Write the next part of the text on TensorBoard's precision-recall curve dashboard, beginning after its final sentence.

**Quoted text**.
_ _ _
This method is an analog of the pr_curve op that may be used outside of a TensorFlow environment. It takes list or numpy arrays as inputs for the predictions, labels, and weights inputs. The op then computes precision and recall.

This method directly returns a tf.Summary proto.

from tensorboard import summary as summary_lib

labels = [False, True, True, False, True]
predictions = [0.2, 0.4, 0.5, 0.6, 0.8]
summary_proto = summary_lib.pr_curve_pb(
    name='foo',
    predictions=predictions,
    labels=labels,
    num_thresholds=11)

The Dashboard UI

The Sidebar

Users can change the step at which to view PR curves via a step selector. Users can specify different steps for each run.

Only runs with precision-recall data have step selectors. As with some other plugins, users can toggle runs with the run selector.

The Sidebar

Filtering Charts

Users can filter visualizations via inputting a regular expression for desired tags.
_ _ _
**Dataset content**.
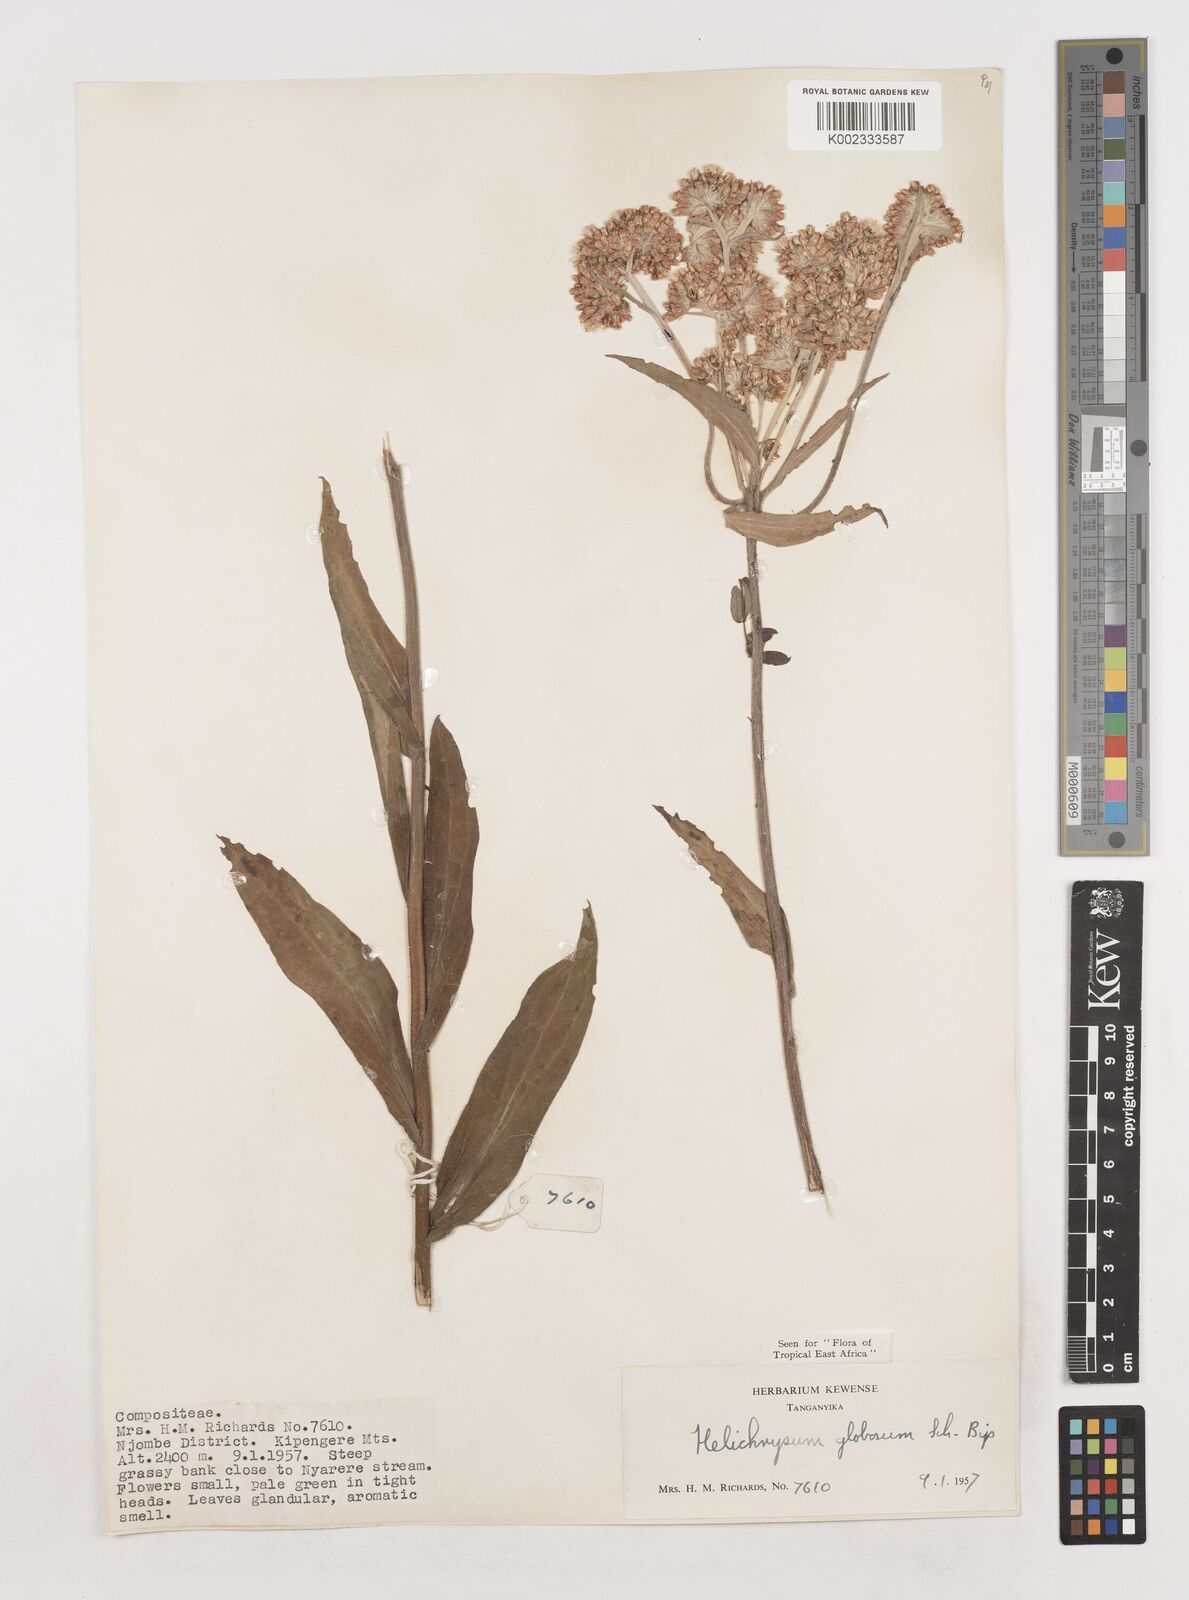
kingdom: Plantae
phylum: Tracheophyta
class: Magnoliopsida
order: Asterales
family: Asteraceae
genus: Helichrysum
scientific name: Helichrysum globosum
_ _ _
**Written answer**.
Tag Filter

Chart Interactions

Drag and form a rectangle within a chart to zoom in.

The buttons beneath a chart respectively let users

  1. expand a chart to fill the whole width.
  2. reset to the default scale (to undo all zooms).

Hovering over the icon on the top right reveals the description.

A single PR Curve Chart

Tooltips

Users can trace their pointers across a chart to make a tooltip appear. For each run, the tooltip reveals the threshold, precision, recall, true positive count, false positive count, true negative count, and false negative count at the current position.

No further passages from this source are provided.